Mapping java.sql.CLOB
and java.sql.BLOB
directly is not currently supported because these objects are not serializable. However you can map a String or char[]
and byte[]
to database column type CLOB and BLOB respectively. Mapping a char[]
to a CLOB or a byte[]
to a BLOB can only be done with an Oracle database. The Oracle JDBC API was modified to handle this operation.
There is a 4 KB limit when mapping a serialized object to a BLOB type over the JDBC Thin driver.
When String and char[]
variables map to a VARCHAR2 in the database, it can only hold up to 2K. However, you can map String object or char[]

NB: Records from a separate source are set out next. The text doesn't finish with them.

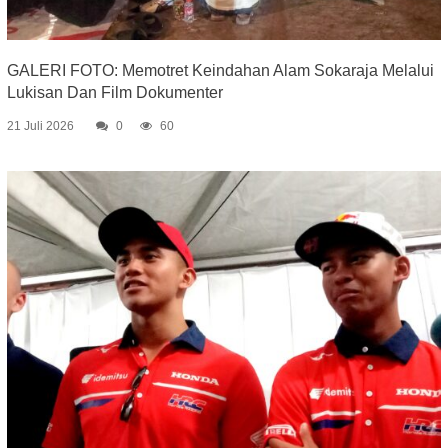
GALERI FOTO: Memotret Keindahan Alam Sokaraja Melalui
Lukisan Dan Film Dokumenter
21 Juli 2026
0
60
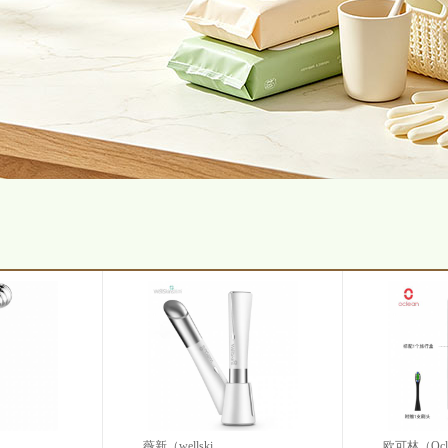
薇新（wellski...
欧可林（Oclea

larger than 2K to a CLOB by doing the following:
The bean implementation uses the String or char[]
objects.
The persistence-type
attribute of the <cmp-field-mapping>
element defines the object as a CLOB, as follows:
<cmp-field-mapping name="stringdata" persistence-name="stringdata" persistence-type="CLOB" />
In the same manner, you can map a byte[]
in the bean implementation to a BLOB, as follows:
<cmp-field-mapping name="bytedata" persistence-name="bytedata" persistence-type="BLOB" />
In addition to simple data types, you can define user classes that implement Serializable
. These classes are stored in a BLOB in the database.